= Brooman Point Village =

Abandoned village in Nunavut, Canada

Based on archeological finds, Brooman Point Village is an abandoned village in Qikiqtaaluk Region, Nunavut, Canada. It is located in the central High Arctic near Brooman Point of the Gregory Peninsula, part of the eastern coast of Bathurst Island. Brooman was both a Late Dorset culture Paleo-Eskimo village as well as an Early Thule culture village. Both the artifacts and the architecture, specifically longhouses, are considered important historical remains of the two cultures. The site shows traces of Palaeo-Eskimo occupations between about 2000 BC and 1 AD, but the major prehistoric settlement occurred from about 900 to 1200 AD.

==History==
Archaeological excavations have revealed the presence of a late Dorset Palaeo-Eskimo village. The Dorset people inhabited Brooman around 2000 BC to 1 AD. The remains of the village were almost obliterated by early Thule-culture Inuit, who built a village on top of the Dorset site. The Thule people lived in Brooman from about 900 to 1200 AD. Aspects of Early Thule culture as seen in the architecture of a site on Victoria Island, Amundsen Gulf.
They incorporated many Dorset artifacts into the wall-fill of their houses, thus preserving them in permafrost.

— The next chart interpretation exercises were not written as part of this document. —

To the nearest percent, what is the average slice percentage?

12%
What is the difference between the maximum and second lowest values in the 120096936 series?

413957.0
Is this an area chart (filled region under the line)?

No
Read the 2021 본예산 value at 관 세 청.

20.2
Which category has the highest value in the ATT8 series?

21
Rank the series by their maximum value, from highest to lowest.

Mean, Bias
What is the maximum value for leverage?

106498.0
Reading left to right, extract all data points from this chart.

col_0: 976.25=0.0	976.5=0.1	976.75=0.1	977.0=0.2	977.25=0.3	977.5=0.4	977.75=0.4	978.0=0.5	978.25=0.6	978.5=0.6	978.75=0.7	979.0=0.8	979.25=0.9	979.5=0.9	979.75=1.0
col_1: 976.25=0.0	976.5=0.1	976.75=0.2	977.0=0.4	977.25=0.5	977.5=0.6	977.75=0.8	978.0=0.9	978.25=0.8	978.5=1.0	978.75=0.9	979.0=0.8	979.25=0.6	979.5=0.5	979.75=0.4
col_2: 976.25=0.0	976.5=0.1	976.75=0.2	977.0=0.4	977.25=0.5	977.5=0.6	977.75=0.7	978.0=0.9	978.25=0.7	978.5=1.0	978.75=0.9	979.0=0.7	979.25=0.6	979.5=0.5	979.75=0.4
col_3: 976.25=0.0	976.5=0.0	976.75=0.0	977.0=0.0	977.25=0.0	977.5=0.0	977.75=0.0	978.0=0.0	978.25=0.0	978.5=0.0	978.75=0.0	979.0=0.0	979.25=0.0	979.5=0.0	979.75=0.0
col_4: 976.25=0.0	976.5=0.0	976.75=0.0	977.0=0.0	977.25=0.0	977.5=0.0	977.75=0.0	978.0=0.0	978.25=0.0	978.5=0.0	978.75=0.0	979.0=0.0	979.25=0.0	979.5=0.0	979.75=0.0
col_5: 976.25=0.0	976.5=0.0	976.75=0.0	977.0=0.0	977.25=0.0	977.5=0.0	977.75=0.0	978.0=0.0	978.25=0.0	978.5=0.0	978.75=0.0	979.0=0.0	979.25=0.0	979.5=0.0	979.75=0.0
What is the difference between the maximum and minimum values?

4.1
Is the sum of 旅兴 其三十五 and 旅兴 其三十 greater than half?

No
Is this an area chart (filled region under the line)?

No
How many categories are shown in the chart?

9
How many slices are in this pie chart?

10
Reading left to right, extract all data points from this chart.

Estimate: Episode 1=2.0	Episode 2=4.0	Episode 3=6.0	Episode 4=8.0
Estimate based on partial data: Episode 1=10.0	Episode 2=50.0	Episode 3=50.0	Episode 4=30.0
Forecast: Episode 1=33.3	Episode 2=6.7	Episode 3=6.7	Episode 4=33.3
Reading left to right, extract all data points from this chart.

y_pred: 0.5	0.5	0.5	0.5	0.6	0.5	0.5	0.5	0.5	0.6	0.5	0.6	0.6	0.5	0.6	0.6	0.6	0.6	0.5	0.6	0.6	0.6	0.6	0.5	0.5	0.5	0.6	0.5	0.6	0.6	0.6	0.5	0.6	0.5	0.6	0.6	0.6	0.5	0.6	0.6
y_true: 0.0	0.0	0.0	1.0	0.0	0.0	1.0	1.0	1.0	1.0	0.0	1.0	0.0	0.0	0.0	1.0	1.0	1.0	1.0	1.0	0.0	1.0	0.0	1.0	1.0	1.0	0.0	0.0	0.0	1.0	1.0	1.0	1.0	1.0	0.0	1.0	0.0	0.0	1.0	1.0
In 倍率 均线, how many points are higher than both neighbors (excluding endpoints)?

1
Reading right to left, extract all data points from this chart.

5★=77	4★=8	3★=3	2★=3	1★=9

Thule walls were made of whale bones that rested on large porticos. Roofs were shed-like: flat or with a slight slope. Some buildings included a small kitchen. When they abandoned the locality, they left behind stone boxes as well as many carvings depicting humans and animals. These artifacts include one of the largest known collections of Dorset carvings in wood, ivory and antler.

==Dorset Culture==
Dorset culture, 500 BC-1500 AD, is known archaeologically from most coastal regions of arctic Canada. The Dorset people were descended from Palaeo-Eskimos of the Pre-Dorset Culture. Compared to their ancestors, the Dorset people had a more successful economy and lived in more permanent houses built of snow and turf and heated with soapstone oil lamps. They may also have used dogsleds and kayaks. They lived primarily by hunting sea mammals and were capable of taking animals as large as walrus and narwhal. About 500 BC they moved down the Labrador coast and occupied the island of Newfoundland for about 1000 years. About 1000 AD they were displaced from most arctic regions by an invasion of Thule Inuit from Alaska, but they continued to live in northern Québec and Labrador until approximately 1500 AD.

==Thule Culture==
Thule culture, 1000-1600 AD, represents the expansion of Alaskan Inuit across arctic Canada about 1000 AD and the gradual displacement of the Dorset Palaeo-Eskimos who occupied the area previously. Thule people brought with them a sophisticated sea-hunting technology that had been developed in the Bering Sea area. They hunted animals as large as bowhead whales and were able to store sufficient food to allow winter occupation of permanent villages composed of houses built from stone, whalebones and turf. Most Thule artifacts were made from bone, antler, ivory and wood; they used few stone tools, preferring cutting edges of metal obtained either from natural deposits or from Greenlandic Norse. Thule culture declined after about 1600 AD from a combination of deteriorating climatic conditions and the introduction of diseases from contact with Europeans, but the people continued to occupy arctic Canada and are directly ancestral to the historic Inuit.

==Palaeo-Eskimo people==
The term "Palaeo-Eskimo"(palaeo=old) is used to refer to the peoples of the Arctic who lived before the Thule. The Thule were the direct ancestors of the Inuit who now inhabit the Canadian north. Palaeo-Eskimo peoples may be remotely related to the Inuit, but they are not the direct ancestors of any modern Arctic people.